Sonja Lavaert is Prof. em., doceerde tot voor kort aan de VUB Filosofie van de Verlichting, Vrijdenken, Maatschappijtheorieën en Taalfilosofie. Haar onderzoek is gericht op de genealogie van het modern politiek denken en focust op actueel radicaal denken, de late zeventiende eeuw met vooral Spinoza en zijn kring en de vroege Renaissance met Machiavelli. Ze is de auteur van Het perspectief van de multitude (2011), Vrijheid, gelijkheid, veelheid (2020) en Democratic Thought from Machiavelli to Spinoza (2024). Daarnaast is ze co-editor van The Dutch Legacy: Radical Thinkers of the 17th Century and the Enlightenment (2017), Aufklärungs-Kritik und Aufklärungs-Mythen. Horkheimer und Adorno in philosophiehistorischer Perspektive (2018) en Spinoza et la politique de la multitude (2021).

In uw recente biografie Spinoza. Life & Legacy focust u zich op het bijzondere belang van deze revolutionaire radicale zeventiende-eeuwse denker voor onze democratische staatsvormen. De ondertitel sluit perfect aan bij het thema van ons gesprek, met name ‘Spinoza’s politieke denken en zijn relevantie vandaag’. Wat is volgens u de erfenis van Spinoza vandaag?

In de eerste plaats kan de erfenis van Spinoza gevonden worden in zijn belang voor de algemene filosofie. Zijn concept van de ethiek, geleid door de vraag hoe een goed en vrij leven te leiden, kan fungeren als een hedendaagse gids voor veel mensen. Daarnaast kunnen we Spinoza aanzien als een rebel tegen de toenmalige traditionele stromingen binnen de filosofie. Hij heeft zich steeds verzet tegen de evidentie van heersende denkbeelden. De rebellie van Spinoza laat ons begrijpen hoe de moderne filosofie zich heeft gevormd en is geworden tot wat ze is.

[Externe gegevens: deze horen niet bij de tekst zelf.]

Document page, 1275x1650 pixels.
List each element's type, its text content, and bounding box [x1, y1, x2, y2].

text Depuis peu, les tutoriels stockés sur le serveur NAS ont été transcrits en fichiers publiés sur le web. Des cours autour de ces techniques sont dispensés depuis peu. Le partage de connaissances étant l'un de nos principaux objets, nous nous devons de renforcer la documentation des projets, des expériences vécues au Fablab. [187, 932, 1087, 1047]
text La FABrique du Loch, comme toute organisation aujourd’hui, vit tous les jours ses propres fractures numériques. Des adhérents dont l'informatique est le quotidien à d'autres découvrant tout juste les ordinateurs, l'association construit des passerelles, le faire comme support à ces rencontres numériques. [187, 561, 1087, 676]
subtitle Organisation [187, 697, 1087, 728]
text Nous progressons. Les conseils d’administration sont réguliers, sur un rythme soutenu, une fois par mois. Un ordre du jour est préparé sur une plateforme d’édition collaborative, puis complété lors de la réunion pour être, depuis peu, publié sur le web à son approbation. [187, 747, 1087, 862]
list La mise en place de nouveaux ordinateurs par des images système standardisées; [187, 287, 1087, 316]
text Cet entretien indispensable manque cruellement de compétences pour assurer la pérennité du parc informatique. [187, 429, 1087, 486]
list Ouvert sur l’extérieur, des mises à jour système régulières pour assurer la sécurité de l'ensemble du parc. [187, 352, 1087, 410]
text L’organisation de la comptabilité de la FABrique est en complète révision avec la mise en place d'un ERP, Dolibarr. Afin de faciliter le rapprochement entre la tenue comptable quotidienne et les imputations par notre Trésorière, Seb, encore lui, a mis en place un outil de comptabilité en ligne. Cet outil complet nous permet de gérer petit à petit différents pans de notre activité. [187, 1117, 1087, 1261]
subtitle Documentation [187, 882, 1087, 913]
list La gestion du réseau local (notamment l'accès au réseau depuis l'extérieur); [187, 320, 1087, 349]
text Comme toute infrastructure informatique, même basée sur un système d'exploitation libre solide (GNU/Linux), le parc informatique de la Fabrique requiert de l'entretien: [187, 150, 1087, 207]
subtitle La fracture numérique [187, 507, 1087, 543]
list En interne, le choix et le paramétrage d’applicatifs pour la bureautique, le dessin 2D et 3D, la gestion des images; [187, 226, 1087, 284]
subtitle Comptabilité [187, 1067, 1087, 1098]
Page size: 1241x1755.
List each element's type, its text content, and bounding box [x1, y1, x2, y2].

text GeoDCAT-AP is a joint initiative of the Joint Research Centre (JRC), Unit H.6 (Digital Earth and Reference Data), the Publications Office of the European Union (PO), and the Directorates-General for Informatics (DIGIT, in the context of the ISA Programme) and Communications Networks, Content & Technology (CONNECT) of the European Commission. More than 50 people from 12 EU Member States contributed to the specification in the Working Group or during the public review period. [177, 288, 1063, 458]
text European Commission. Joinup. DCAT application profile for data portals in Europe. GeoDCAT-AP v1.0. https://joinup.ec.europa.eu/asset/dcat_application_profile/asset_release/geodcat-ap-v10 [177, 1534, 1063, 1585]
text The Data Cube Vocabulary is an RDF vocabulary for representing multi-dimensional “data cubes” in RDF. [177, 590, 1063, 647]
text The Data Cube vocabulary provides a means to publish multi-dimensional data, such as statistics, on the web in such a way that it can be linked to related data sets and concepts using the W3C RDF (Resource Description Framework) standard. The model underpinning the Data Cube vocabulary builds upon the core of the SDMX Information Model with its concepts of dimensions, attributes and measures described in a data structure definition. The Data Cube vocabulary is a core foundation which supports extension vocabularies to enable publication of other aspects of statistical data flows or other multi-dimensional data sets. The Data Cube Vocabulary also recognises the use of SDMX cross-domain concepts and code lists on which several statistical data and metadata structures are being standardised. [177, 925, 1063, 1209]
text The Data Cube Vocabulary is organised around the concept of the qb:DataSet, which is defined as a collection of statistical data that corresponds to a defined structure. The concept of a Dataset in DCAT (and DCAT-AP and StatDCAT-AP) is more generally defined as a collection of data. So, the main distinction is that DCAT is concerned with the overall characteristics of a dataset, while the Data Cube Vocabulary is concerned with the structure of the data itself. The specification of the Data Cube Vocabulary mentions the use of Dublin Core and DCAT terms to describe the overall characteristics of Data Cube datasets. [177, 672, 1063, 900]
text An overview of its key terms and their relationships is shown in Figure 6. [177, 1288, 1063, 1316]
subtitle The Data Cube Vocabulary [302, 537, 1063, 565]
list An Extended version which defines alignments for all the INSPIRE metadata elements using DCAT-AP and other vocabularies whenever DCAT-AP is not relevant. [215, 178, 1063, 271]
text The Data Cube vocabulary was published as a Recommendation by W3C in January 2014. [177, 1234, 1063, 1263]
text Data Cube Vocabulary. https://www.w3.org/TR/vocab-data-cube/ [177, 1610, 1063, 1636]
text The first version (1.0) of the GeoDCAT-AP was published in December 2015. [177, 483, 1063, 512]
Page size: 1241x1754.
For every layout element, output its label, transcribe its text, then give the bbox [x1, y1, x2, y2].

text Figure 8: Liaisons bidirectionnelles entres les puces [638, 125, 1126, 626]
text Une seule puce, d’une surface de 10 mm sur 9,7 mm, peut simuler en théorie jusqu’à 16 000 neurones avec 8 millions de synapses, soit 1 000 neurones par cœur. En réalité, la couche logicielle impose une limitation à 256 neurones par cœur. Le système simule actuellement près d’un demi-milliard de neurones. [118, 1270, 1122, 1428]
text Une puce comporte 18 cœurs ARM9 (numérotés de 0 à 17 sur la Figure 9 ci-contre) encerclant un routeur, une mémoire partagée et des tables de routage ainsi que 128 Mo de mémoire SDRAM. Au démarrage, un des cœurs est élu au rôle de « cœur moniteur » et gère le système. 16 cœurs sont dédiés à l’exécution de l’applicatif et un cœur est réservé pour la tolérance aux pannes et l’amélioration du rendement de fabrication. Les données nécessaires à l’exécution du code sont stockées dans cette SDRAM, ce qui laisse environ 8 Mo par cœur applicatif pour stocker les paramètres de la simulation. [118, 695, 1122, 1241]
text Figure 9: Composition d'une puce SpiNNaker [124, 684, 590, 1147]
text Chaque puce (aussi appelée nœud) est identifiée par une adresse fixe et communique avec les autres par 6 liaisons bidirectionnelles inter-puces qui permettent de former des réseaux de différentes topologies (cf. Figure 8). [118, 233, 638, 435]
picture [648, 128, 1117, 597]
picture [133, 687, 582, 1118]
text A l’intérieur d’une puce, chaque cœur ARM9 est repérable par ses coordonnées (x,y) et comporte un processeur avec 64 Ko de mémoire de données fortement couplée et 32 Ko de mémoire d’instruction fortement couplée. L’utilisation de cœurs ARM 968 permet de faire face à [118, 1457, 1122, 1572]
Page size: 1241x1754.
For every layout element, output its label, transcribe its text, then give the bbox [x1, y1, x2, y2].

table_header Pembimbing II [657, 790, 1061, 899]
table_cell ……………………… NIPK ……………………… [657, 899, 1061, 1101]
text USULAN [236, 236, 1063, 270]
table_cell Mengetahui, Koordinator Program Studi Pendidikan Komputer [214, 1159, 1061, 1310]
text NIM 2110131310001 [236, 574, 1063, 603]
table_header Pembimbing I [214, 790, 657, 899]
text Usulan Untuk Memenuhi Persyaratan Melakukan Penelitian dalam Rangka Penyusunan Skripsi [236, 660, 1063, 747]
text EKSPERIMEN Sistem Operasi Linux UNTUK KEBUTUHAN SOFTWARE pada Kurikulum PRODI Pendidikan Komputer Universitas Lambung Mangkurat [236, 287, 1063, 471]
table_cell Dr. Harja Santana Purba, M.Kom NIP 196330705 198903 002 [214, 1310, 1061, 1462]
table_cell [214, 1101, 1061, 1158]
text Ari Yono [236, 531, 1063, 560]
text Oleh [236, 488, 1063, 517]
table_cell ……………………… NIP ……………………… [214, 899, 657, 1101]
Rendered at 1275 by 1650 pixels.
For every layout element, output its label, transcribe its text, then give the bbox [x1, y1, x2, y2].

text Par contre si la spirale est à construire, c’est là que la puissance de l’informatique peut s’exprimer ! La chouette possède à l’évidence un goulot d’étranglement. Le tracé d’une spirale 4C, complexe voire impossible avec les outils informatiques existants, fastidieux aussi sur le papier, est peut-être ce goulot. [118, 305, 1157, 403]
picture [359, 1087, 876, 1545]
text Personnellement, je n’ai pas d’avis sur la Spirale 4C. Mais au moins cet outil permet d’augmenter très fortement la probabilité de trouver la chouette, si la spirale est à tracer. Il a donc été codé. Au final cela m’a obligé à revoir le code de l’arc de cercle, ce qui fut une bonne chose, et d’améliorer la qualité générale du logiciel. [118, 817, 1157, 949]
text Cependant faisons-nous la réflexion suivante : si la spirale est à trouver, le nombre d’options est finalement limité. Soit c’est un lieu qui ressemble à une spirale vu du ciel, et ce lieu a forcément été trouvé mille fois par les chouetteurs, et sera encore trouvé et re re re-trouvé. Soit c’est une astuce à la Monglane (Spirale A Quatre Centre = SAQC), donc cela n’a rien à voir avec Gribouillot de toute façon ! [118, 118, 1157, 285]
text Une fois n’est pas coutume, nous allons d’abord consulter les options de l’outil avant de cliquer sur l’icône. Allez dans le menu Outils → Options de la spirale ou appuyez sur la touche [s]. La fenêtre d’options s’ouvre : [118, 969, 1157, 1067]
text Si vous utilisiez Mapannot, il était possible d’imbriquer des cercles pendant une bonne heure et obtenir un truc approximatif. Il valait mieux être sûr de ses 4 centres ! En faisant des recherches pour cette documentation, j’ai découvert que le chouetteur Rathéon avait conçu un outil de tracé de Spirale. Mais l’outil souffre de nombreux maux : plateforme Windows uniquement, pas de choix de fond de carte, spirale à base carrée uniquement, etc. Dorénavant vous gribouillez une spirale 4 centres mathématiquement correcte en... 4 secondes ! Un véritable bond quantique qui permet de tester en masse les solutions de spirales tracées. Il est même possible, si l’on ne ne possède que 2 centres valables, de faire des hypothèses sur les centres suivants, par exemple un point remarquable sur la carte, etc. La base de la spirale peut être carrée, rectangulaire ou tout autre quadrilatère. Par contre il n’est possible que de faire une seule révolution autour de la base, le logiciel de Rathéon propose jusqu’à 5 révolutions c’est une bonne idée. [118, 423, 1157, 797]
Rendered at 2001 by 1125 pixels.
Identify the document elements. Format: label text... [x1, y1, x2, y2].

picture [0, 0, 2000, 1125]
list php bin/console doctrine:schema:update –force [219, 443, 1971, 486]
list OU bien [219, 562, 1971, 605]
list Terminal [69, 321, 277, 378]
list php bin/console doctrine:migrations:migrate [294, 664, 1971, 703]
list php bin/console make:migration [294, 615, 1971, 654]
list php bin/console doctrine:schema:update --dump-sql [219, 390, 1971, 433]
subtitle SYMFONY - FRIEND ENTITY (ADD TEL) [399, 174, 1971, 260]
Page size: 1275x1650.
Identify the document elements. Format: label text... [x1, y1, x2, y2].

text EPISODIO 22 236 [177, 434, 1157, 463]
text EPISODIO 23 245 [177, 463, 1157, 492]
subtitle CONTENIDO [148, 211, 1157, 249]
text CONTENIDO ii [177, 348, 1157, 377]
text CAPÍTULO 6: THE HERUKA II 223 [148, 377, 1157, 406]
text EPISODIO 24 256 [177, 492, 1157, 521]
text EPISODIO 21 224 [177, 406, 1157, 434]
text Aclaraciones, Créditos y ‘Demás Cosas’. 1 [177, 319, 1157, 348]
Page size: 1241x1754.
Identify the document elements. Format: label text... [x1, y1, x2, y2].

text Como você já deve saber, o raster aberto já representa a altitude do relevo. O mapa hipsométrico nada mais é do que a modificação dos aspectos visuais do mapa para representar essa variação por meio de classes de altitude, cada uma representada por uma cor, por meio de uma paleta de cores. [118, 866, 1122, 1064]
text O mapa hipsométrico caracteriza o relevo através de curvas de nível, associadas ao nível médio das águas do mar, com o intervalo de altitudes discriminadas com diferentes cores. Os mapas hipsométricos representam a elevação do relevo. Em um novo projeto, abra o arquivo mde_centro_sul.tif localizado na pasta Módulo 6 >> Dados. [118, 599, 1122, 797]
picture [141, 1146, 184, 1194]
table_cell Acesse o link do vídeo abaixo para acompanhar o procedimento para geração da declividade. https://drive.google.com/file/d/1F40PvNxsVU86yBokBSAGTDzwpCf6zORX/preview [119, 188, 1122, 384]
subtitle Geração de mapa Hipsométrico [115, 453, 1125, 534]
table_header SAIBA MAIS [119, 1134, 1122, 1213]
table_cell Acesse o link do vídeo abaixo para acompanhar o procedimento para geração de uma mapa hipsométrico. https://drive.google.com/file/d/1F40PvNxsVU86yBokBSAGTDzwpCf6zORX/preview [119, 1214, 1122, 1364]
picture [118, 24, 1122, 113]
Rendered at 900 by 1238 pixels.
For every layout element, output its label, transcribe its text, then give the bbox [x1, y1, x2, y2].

Spinoza breekt met traditionele denkkaders en dat gebeurt vrij abrupt. Bovendien heeft hij anders dan andere grote denkers van de zeventiende eeuw, zoals Descartes of Leibniz, tevens een blijvend belang voor de politieke theorie. 

Als historicus besteedt u in de biografie veel aandacht aan de politiek-historische context, zoals u trouwens eerder ook deed in de vier werken over de Verlichting. Hoe belangrijk is geschiedenis in reflecties over politieke theorie of filosofie?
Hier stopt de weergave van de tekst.